◆ **Records for the task**:
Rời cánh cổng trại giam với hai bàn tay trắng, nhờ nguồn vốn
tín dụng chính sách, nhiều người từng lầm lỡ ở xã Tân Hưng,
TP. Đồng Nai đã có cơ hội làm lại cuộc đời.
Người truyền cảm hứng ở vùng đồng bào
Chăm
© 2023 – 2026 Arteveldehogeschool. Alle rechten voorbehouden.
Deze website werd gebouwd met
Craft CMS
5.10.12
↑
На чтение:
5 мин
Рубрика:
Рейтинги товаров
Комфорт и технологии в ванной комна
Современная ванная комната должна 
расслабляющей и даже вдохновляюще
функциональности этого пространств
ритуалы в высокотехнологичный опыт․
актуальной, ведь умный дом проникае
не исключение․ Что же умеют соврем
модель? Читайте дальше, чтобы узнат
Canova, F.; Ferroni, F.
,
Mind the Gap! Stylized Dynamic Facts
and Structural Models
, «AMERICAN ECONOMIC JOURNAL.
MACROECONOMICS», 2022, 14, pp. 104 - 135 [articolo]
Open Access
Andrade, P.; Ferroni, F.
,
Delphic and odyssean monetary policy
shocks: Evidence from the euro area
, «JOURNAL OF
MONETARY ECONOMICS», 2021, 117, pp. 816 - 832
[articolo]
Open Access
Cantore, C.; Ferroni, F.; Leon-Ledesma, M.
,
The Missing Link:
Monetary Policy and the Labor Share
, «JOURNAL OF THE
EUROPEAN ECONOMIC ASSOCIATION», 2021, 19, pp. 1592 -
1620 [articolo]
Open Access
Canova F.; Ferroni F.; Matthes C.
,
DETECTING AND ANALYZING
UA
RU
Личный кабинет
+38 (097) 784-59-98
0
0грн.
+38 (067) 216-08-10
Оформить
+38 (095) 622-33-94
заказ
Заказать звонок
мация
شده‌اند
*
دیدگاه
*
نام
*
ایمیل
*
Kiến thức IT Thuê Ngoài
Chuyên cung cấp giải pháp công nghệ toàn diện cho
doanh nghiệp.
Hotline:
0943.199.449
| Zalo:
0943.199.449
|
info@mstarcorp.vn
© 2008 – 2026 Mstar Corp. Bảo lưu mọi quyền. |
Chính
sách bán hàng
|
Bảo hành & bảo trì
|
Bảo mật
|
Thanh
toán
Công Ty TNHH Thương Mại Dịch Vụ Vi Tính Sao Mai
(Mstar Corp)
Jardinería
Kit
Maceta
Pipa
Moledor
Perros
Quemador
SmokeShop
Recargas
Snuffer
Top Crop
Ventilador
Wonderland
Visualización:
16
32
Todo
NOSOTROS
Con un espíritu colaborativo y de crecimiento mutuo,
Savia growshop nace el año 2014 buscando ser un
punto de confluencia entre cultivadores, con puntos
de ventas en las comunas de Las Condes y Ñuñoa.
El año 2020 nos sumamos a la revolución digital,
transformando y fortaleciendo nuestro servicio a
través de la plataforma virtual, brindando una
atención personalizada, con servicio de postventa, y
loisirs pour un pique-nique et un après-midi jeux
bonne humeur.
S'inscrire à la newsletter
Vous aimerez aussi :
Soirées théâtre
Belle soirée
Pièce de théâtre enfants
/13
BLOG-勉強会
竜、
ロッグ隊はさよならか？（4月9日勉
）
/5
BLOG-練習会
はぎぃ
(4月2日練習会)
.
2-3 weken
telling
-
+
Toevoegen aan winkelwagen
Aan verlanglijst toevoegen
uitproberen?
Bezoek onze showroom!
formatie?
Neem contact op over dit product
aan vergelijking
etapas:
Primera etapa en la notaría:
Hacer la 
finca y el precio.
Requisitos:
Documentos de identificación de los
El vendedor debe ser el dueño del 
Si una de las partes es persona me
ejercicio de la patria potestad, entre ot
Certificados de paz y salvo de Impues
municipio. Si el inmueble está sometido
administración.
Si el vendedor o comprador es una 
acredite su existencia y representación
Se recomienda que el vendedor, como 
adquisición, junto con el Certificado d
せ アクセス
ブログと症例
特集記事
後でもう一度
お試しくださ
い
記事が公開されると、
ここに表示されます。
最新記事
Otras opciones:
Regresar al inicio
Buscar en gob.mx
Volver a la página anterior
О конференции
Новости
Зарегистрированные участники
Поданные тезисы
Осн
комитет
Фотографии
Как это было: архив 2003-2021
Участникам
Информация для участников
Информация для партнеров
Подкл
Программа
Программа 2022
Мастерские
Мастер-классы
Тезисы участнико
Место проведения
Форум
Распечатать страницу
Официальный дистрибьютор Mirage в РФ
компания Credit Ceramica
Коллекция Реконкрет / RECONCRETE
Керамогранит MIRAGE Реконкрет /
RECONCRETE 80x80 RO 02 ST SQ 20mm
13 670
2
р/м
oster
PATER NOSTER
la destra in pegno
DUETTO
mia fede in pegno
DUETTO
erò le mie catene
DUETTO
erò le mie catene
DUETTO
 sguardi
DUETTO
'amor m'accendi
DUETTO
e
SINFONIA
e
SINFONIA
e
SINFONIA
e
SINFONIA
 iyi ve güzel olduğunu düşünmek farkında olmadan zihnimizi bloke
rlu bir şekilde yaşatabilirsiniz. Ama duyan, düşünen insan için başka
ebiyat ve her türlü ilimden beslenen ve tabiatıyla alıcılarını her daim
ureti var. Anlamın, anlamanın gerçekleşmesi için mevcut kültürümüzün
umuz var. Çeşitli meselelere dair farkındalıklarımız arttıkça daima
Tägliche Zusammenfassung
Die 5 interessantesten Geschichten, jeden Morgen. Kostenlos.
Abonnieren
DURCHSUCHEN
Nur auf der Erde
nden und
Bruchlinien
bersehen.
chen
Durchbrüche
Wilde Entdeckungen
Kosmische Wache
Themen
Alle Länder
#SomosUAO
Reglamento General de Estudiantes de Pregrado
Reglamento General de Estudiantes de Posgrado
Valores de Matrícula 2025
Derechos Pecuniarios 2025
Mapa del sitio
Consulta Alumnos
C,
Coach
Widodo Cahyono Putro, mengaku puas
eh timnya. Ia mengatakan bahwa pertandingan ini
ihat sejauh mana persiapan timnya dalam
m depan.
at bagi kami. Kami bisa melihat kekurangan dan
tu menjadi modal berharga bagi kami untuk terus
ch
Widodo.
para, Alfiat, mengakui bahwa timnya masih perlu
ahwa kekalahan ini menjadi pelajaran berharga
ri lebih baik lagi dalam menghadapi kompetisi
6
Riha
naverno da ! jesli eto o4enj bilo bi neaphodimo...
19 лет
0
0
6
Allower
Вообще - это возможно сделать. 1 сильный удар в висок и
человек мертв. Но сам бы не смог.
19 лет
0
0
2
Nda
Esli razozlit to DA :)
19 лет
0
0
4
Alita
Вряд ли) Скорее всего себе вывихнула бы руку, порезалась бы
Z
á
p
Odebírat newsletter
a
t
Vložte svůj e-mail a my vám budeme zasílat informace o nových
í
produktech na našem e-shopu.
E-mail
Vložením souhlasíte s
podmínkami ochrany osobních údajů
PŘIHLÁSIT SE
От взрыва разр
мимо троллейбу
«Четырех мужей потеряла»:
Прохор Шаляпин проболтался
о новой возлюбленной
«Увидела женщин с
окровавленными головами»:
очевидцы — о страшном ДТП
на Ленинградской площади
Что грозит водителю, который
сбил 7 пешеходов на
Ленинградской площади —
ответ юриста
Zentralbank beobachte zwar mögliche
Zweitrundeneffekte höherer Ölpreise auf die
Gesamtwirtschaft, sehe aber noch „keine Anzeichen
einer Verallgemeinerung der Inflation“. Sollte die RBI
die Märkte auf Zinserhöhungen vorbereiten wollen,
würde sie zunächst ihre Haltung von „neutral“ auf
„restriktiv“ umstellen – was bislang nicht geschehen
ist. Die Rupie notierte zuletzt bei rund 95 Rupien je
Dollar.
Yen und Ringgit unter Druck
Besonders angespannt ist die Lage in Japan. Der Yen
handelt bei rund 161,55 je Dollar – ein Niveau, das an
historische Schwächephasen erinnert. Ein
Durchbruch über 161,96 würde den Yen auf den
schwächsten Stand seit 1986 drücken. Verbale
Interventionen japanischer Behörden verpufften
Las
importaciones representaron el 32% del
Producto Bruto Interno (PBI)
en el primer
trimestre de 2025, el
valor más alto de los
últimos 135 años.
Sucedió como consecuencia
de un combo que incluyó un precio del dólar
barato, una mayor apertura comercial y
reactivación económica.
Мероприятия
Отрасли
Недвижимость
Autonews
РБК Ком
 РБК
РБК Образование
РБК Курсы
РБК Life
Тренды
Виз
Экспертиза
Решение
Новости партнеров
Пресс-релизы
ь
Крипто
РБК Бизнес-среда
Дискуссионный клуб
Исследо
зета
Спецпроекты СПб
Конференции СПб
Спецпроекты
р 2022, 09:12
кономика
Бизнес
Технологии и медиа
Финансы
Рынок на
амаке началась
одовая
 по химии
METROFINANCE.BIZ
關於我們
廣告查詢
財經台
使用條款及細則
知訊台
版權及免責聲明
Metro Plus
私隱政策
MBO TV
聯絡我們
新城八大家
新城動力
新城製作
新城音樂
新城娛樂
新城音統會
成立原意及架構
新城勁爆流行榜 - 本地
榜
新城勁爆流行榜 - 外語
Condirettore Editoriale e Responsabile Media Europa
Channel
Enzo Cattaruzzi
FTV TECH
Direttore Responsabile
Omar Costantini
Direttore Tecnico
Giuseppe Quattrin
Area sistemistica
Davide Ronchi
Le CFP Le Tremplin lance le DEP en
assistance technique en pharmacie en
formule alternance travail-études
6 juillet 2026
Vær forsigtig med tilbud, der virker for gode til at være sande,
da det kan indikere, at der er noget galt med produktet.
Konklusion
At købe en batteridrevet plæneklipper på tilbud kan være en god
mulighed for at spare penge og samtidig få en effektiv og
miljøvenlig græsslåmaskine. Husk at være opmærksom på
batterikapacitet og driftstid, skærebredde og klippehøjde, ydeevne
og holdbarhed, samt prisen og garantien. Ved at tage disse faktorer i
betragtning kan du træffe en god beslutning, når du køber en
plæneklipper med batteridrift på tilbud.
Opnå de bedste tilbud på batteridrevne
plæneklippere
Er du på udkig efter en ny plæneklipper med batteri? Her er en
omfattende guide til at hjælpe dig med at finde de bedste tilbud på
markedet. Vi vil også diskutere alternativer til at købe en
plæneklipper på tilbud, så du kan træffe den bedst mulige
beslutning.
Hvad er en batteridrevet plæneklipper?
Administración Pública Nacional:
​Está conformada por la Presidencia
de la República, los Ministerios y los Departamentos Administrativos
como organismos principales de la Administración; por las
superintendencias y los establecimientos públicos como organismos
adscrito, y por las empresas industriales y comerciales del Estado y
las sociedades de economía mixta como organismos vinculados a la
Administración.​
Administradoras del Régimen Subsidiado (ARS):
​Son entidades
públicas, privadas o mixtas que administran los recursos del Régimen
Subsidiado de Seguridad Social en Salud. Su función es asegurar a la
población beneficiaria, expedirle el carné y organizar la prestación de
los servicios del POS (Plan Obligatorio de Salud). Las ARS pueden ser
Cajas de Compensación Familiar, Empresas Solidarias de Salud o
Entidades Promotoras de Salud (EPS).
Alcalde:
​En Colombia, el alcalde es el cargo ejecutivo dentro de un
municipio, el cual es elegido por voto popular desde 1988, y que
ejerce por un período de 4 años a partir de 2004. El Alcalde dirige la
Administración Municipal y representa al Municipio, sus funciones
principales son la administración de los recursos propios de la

◆ **What is expected**: Extract, from the material above, each line holding the word "precio".

◆ **Response to the task**:
finca y el precio.
de un combo que incluyó un precio del dólar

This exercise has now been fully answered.